Canadian oil firms accused of funding Sudan civil war

Ottawa says it's planning a full investigation into Canadian oil exploration in the African country of Sudan. There are allegations the companies are contributing to the country's civil war, by indirectly funding the current regime.

Foreign Affairs Minister Lloyd Axworthy says the government takes these allegations seriously and will look into whether Canadian companies are conducting business properly.

Axworthy has invited Sudan's foreign minister and the country's rebel leader to Ottawa to talk about a peace agreement. He has also appointed a special peace envoy to the country.
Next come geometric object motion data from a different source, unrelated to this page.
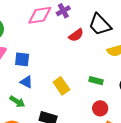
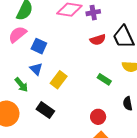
green rectangle: (96, 81) -> (104, 79), moved
yellow rectangle: (61, 86) -> (59, 80), moved, turned 54

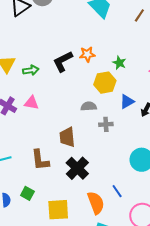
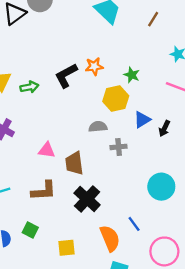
pink triangle: (31, 103) -> (47, 150), moved
brown L-shape: (40, 160) -> (44, 191), turned -85
yellow square: (58, 210) -> (66, 248), size x0.7

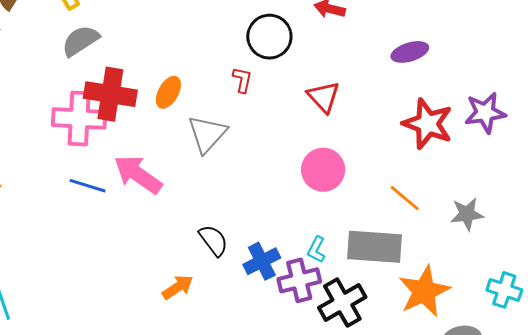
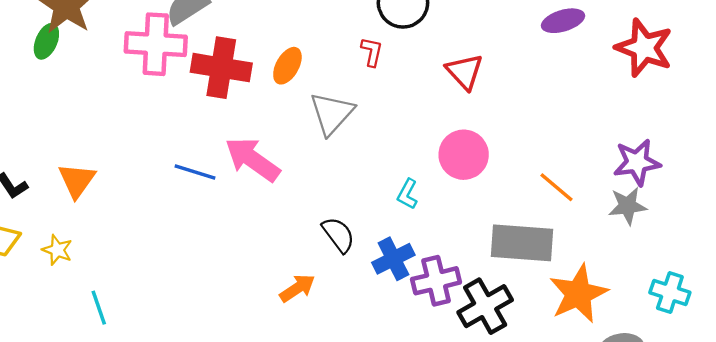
purple star: (485, 113) -> (637, 162), moved
pink cross: (79, 118) -> (156, 44), moved
red star: (428, 124) -> (644, 48), moved
cyan L-shape: (316, 250) -> (407, 194), moved

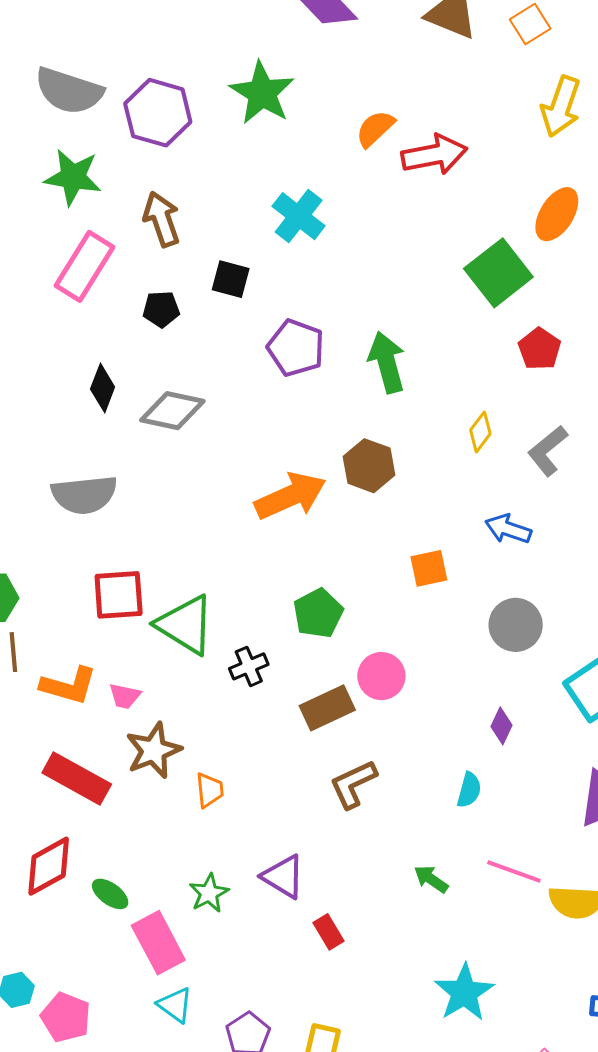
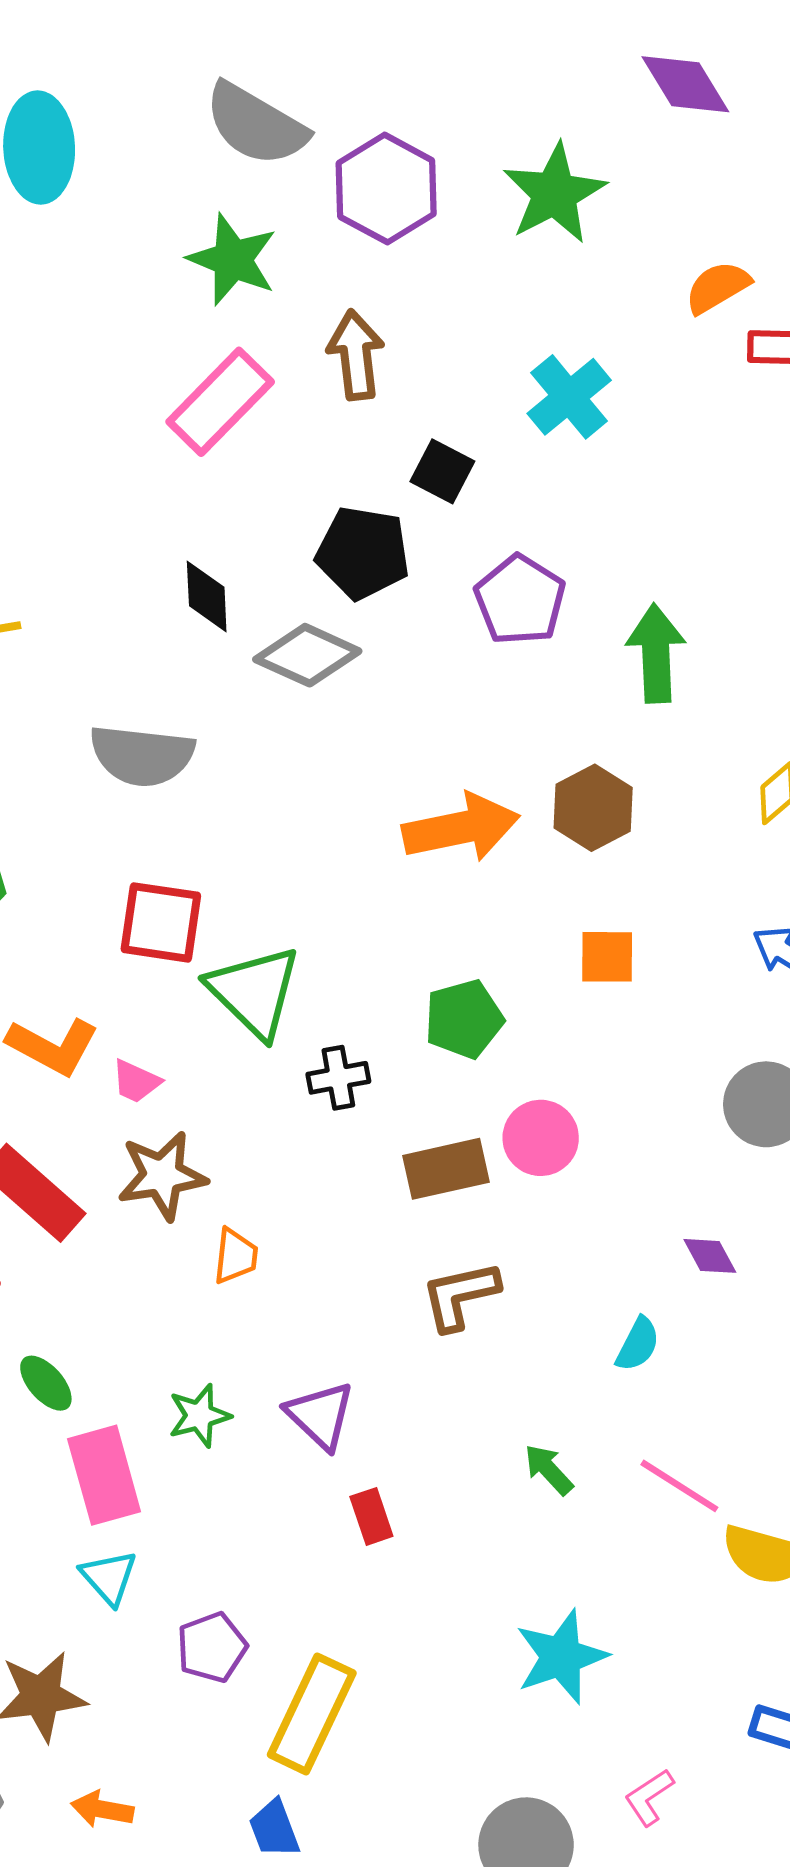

Senator Lois Wilson will take part in talks, aimed at reaching a ceasefire in the world's longest-running civil war.

Sudan has been embroiled in a civil war for over 43 years. Since 1983, the war has caused nearly two million deaths and displaced over four million people.

Canada's biggest independent oil company, Talisman Energy of Calgary is caught in the crossfire. It's part owner of a massive oil field there, with royalties paid to the Sudanese government. Aid workers quoted in a BBC documentary say the money buys weapons for a government accused of genocide.

Talisman denies the charges and says the royalties are only helping the struggling nation. The company says it was told by the Sudanese government that the proceeds for the oil project are going toward development, roads and hospitals.

Axworthy said he's hoping the observers will be able to find out what's really happening with Talisman's royalties. And, he says, if oil exploration is contributing to the conflict, he will consider economic and trade restrictions.